Menulis kreatif merupakan salah satu aspek keterampilan berbahasa yang menuntut kemampuan seseorang untuk menuangkan ide, imajinasi, dan emosi ke dalam bentuk tulisan yang estetik. Dalam konteks pembelajaran Bahasa dan Sastra Indonesia, menulis kreatif bukan sekadar tugas akademis, melainkan sebuah sarana bagi siswa untuk mengeksplorasi diri dan mengomunikasikan pandangan dunia mereka melalui media kata-kata.
Keterampilan menulis kreatif berperan vital dalam membangun kecerdasan emosional dan kemampuan berpikir kritis siswa. Melalui penulisan karya sastra seperti puisi, cerpen, atau naskah drama, siswa diajak untuk peka terhadap lingkungan sekitar, memahami dinamika konflik, serta mengasah empati. Selain itu, menulis kreatif membantu siswa untuk menguasai tata bahasa dan kosa kata dengan cara yang lebih menyenangkan dibandingkan dengan latihan-latihan tata bahasa konvensional.
Meskipun memiliki nilai edukasi yang tinggi, pembelajaran menulis kreatif sering kali menghadapi kendala. Banyak siswa merasa terhambat oleh "ketakutan akan halaman kosong" atau kecemasan bahwa tulisan mereka tidak cukup baik. Kurangnya pemodelan atau contoh karya sastra yang relevan dengan kehidupan siswa juga sering menjadi penghambat. Guru sering kali terjebak pada penilaian teknis (seperti ejaan) sehingga mengabaikan aspek kreativitas dan keunikan ide yang diungkapkan siswa.
Peningkatan keterampilan menulis kreatif tidak dapat dipisahkan dari budaya literasi.
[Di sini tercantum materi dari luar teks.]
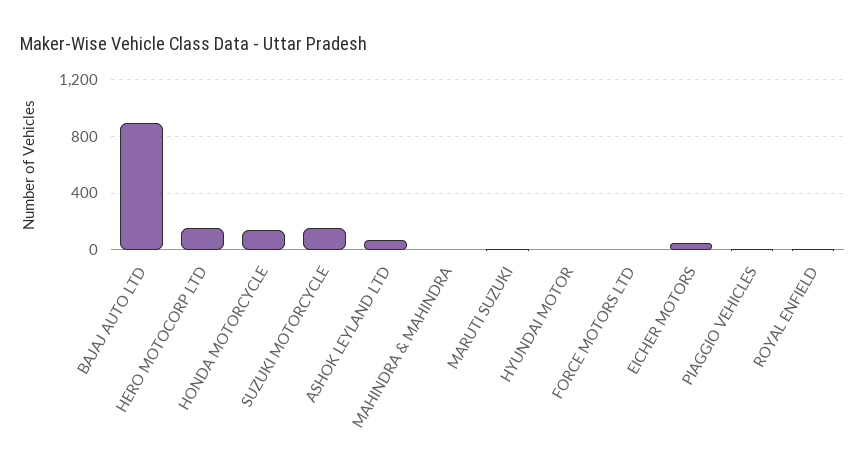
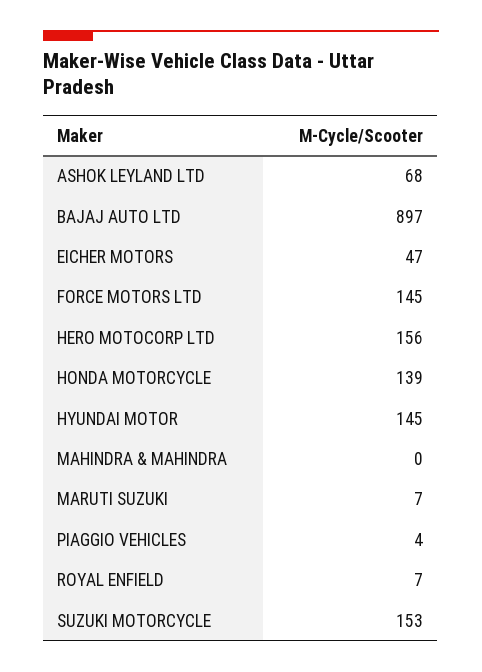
HYUNDAI MOTOR: 0 -> 145
FORCE MOTORS LTD: 0 -> 145

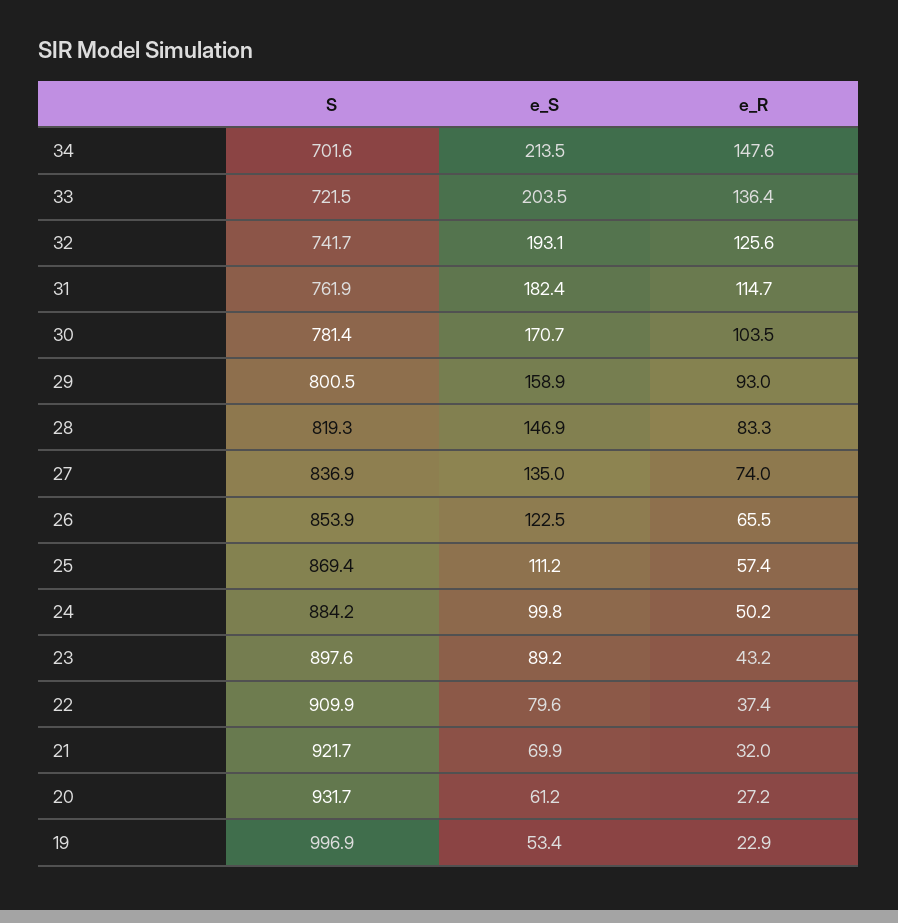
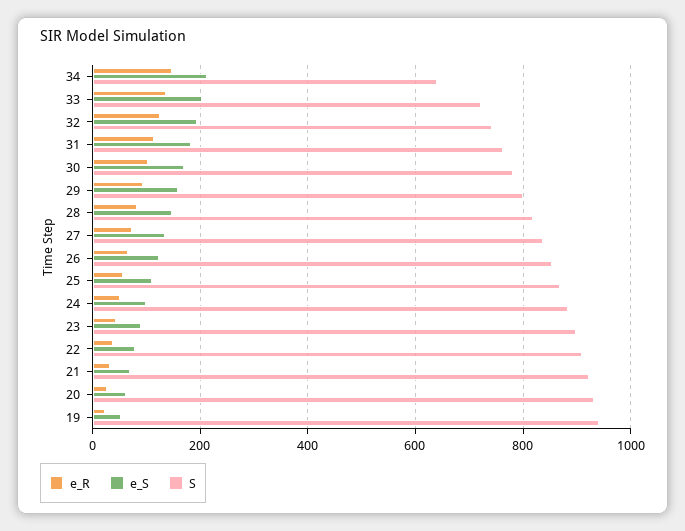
S, 34: 701.6 -> 640
S, 19: 996.9 -> 940

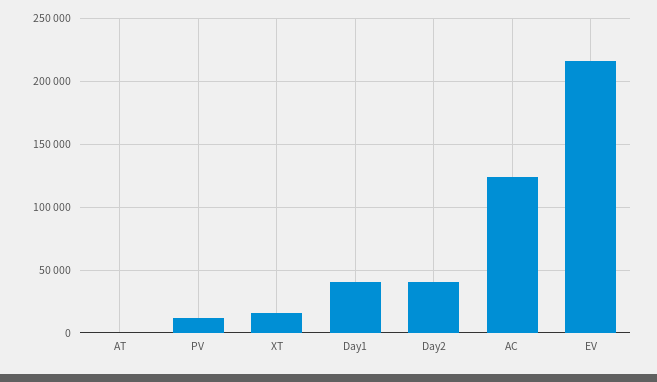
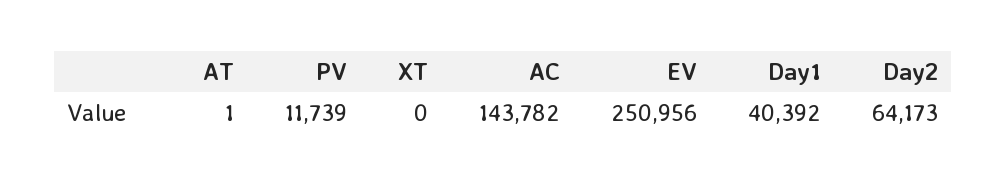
XT: 15000 -> 0
Day2: 40000 -> 64173
AC: 125000 -> 143782
EV: 215000 -> 250956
Seseorang yang jarang membaca sulit untuk menulis dengan gaya yang variatif. Oleh karena itu, pembelajaran sastra harus dijadikan fondasi. Dengan membaca karya-karya penulis besar Indonesia, siswa akan secara tidak sadar menyerap struktur, pilihan kata (diksi), dan cara membangun alur cerita yang menarik.
Peningkatan keterampilan menulis kreatif dalam pembelajaran Bahasa dan Sastra Indonesia memerlukan pendekatan yang holistik. Guru perlu bertindak sebagai fasilitator yang menyediakan ruang aman bagi siswa untuk bereksperimen dengan bahasa. Fokus utama hendaknya bukan pada kesempurnaan teknis semata, melainkan pada keberanian siswa untuk menyuarakan pikiran dan perasaan mereka secara jujur. Ketika siswa merasa bahwa tulisannya dihargai, motivasi untuk terus berlatih dan berkembang akan tumbuh dengan sendirinya, menjadikan pembelajaran sastra sebagai pengalaman yang bermakna sepanjang hayat.